His father, Filomeno Antonio Lopes, was then jailed in 2003 for murdering his partner, Domingas Olivais. Eder made the revelation on Portuguese television following his Euro 2016 heroics.

“My dad is in prison. Since I was 12. My step-mum died and he was accused of killing her," he said. “He was sentenced to 16 years, I think.”

Despite all of this, Eder's talent was recognised, and he made his professional football debut aged 18 for Tourizense.

He worked his way up the Portuguese football ladder, winning the national cup with Academica before impressing in three years with Braga, although a serious knee ligament injury stifled his progress.

Eder Lokomotiv MoscowGoal/Getty

A £5 million move to the Premier League with Swansea in the summer of 2015 went sour, and he played only 421 minutes for the Welsh outfit, making just four starts.

He was sent on loan to Lille for the second half of the 2015-16 season, where six goals in 14 matches were enough for Portugal boss Fernando Santos to take a gamble that won him and his country the jackpot.

In the whole of Euro 2016, Eder played just 54 minutes – 41 of them in the final, after coming on as a 79th-minute substitute for Renato Sanches ahead of extra-time.

He made cameo appearances against Iceland and Austria, then watched from the bench as Portugal somehow stumbled their way out of the group with three draws before making their way through the knockout rounds with a combination of late goals, penalties and the brilliance of Ronaldo.

When the final came, however, Eder stepped up, telling the BBC after the match that it was a goal scored for every person in all the "countries" – emphasis on plural – from which he hails.

He said: "I'm proud to be here, and I'm proud to be born in Guinea-Bissau as well. I consider myself Portuguese too, as I lived all my life there. This is amazing for me, and for my countries.

"I had the ball from Joao Moutinho, I think. I tried to turn, to get an opportunity, and I just shot to the goal, and I knew the ball was going in."

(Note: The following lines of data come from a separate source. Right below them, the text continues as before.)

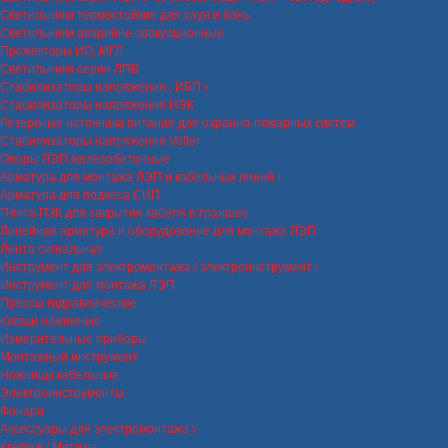
Светильники термостойкие для саун и бань
Светильники аварийно-эвакуационные
Прожекторы ИО, МГЛ
Светильники серии ЛПБ
Стабилизаторы напряжения , ИБП
Стабилизаторы напряжения ИЭК
Резервные источники питания для охранно-пожарных систем
Стабилизаторы напряжения Volter
Опоры ЛЭП железобетонные
Арматура для монтажа ЛЭП и кабельных линий
Арматура для подвеса СИП
Плита ПЗК для закрытия кабеля в траншее
Линейная арматура и оборудование для монтажа ЛЭП
Лента сигнальная
Инструмент для электромонтажа / электроинструмент
Инструмент для монтажа ЛЭП
Прессы гидравлические
Клещи обжимные
Измерительные приборы
Монтажный инструмент
Ножницы кабельные
Электроинструменты
Фонари
Аксессуары для электромонтажа
Крепеж / Метизы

Eder has not come close to that moment before or since – by 2017 he had been scrapped by Portugal in favour of Andre Silva for the Confederations Cup, he was cut from the preliminary squad for Russia 2018, and he was not even considered for Euro 2020 – but ultimately that hardly matters.

Where Eder is now, and where he originally came from, are of far less consequence than what he did in Euro 2016.

Whoever is the hero at Wembley on Sunday, they will do well to have a similar tale to tell of the hero from previous Euros.